Obsessive Compulsive Disorder
Obsessive compulsive disorder affects a small percentage of the population, however it is truly devastating. Being a sufferer myself, I can tell you the basics about the disease, and how it can be treated.
More than two percent of the population is affected by obsessive compulsive disorder (OCD) (NIMH, 1996). OCD is an anxiety disorder which leads to repetitive thoughts and behaviors which do not serve a functional purpose. OCD can be quite debilitating, with the severity ranging from mild to severe. In some cases people spend considerable amounts of their time engaged in repetitive tasks which appear to serve no function. An example would be someone who will not leave their house until they have checked to see that the stove is off over forty times.
There is no agreement as to what causes OCD. Some have hypothesized that it may have a physiological basis, either genetically based or including some sort of chemical imbalance in the brain (Zabriskie & Swedo, 1997). There have been a number of different ways that have been tried to treat OCD. People have attempted to use psychotherapy, there have been pharmacological attempts where different medicines have been tried, but probably the most successful approach has been through behavior modification. Some approaches are both behavioral and cognitive.
“Exposure and Response Prevention” is one such approach and consists of encouraging a subject to confront their feared object or thought (mentally or literally) and then encouraging the subject to refrain from engaging in obsessive compulsive behaviors (NIMH, 1996). The behavioral approach to OCD begins with the assumption that the compulsive behavior has previously been reinforced or is under the control of reinforcement.
Rincover, Newson, and Carr (1979) made a distinction between compulsive behaviors which are negatively reinforced through avoidance, and operant behaviors which are maintained through positive reinforcement. They postulate that compulsive behaviors involve anxiety which is eliminated as a result of the subject engaging in the behavior. They contrast this with operant behaviors which do not involve anxiety. It is their contention that anxiety based compulsions are more difficult to treat than behaviors which are basically operant.
Some researchers have used a combination of treatments.
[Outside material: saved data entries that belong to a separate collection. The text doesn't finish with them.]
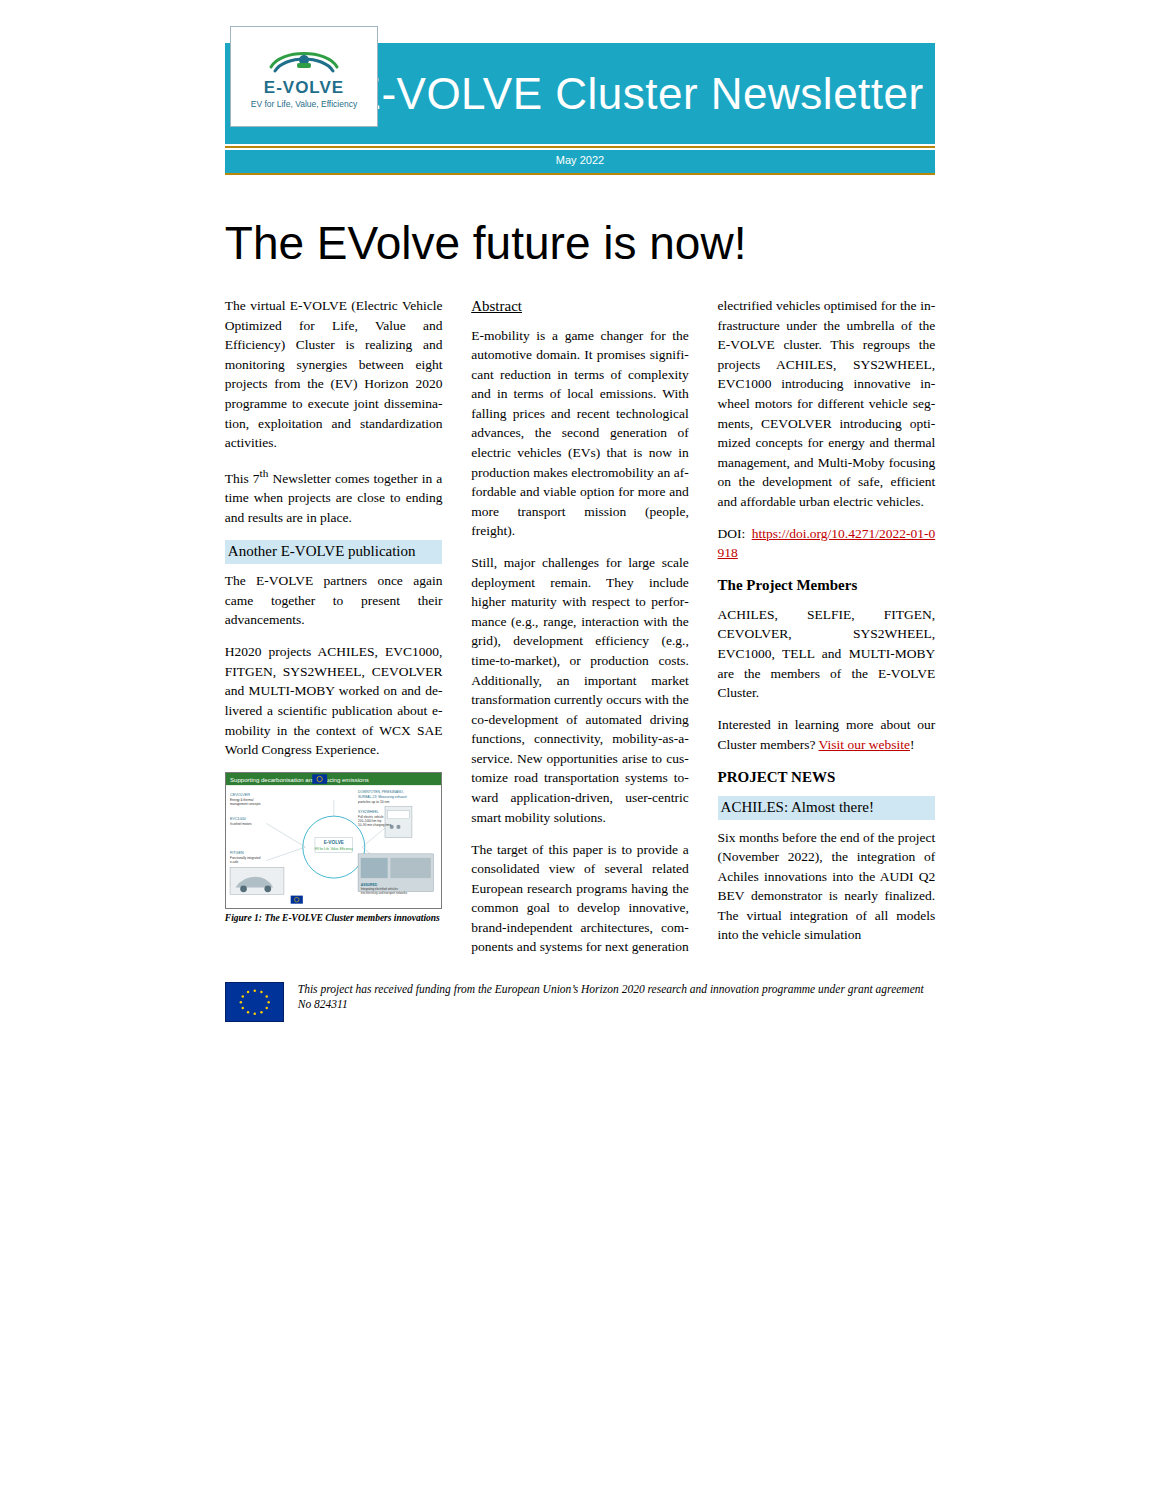E-VOLVE
EV for Life, Value, Efficiency
E-VOLVE Cluster Newsletter
May 2022
The EVolve future is now!
The virtual E-VOLVE (Electric Vehicle Optimized for Life, Value and Efficiency) Cluster is realizing and monitoring synergies between eight projects from the (EV) Horizon 2020 programme to execute joint dissemination, exploitation and standardization activities.
This 7th Newsletter comes together in a time when projects are close to ending and results are in place.
Another E-VOLVE publication
The E-VOLVE partners once again came together to present their advancements.
H2020 projects ACHILES, EVC1000, FITGEN, SYS2WHEEL, CEVOLVER and MULTI-MOBY worked on and delivered a scientific publication about e-mobility in the context of WCX SAE World Congress Experience.
Supporting decarbonisation and reducing emissions CEVOLVER Energy & thermal management concepts EVC1000 In-wheel motors FITGEN Functionally integrated e-axle SELFIE Battery thermal system E-VOLVE EV for Life, Value, Efficiency DOWNTOTEN, PEMS4NANO, SUREAL-23: Measuring exhaust particles up to 10 nm SYS2WHEEL Full electric vehicle 200–1000 km trip 50–90 min charging time ASSURED Integrating electrified vehicles into electricity and transport networks
Figure 1: The E-VOLVE Cluster members innovations
Abstract
E-mobility is a game changer for the automotive domain. It promises significant reduction in terms of complexity and in terms of local emissions. With falling prices and recent technological advances, the second generation of electric vehicles (EVs) that is now in production makes electromobility an affordable and viable option for more and more transport mission (people, freight).
Still, major challenges for large scale deployment remain. They include higher maturity with respect to performance (e.g., range, interaction with the grid), development efficiency (e.g., time-to-market), or production costs. Additionally, an important market transformation currently occurs with the co-development of automated driving functions, connectivity, mobility-as-a-service. New opportunities arise to customize road transportation systems toward application-driven, user-centric smart mobility solutions.
The target of this paper is to provide a consolidated view of several related European research programs having the common goal to develop innovative, brand-independent architectures, components and systems for next generation electrified vehicles optimised for the infrastructure under the umbrella of the E-VOLVE cluster. This regroups the projects ACHILES, SYS2WHEEL, EVC1000 introducing innovative in-wheel motors for different vehicle segments, CEVOLVER introducing optimized concepts for energy and thermal management, and Multi-Moby focusing on the development of safe, efficient and affordable urban electric vehicles.
DOI: https://doi.org/10.4271/2022-01-0918
The Project Members
ACHILES, SELFIE, FITGEN, CEVOLVER, SYS2WHEEL, EVC1000, TELL and MULTI-MOBY are the members of the E-VOLVE Cluster.
Interested in learning more about our Cluster members? Visit our website!
PROJECT NEWS
ACHILES: Almost there!
Six months before the end of the project (November 2022), the integration of Achiles innovations into the AUDI Q2 BEV demonstrator is nearly finalized. The virtual integration of all models into the vehicle simulation
This project has received funding from the European Union’s Horizon 2020 research and innovation programme under grant agreement No 824311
Fisman and Walsh (1994), used a combination of the drug clomipramine together with exposure and response prevention in a 12 year old boy, who was fearful of contracting AIDS, and washed his hands compulsively. Their approach consisted of exposing the subject to previously avoided situations which elicited fear, while at the same time preventing the child from engaging in the compulsive hand washing behavior. There are more treatment options.
There are many approaches to treating OCD. A combination of behavior therapy and pharmacological methods has proved to be the most effective. If you think you might suffer from OCD see your psychologist or psychiatrist immediately, help is only a phone call away.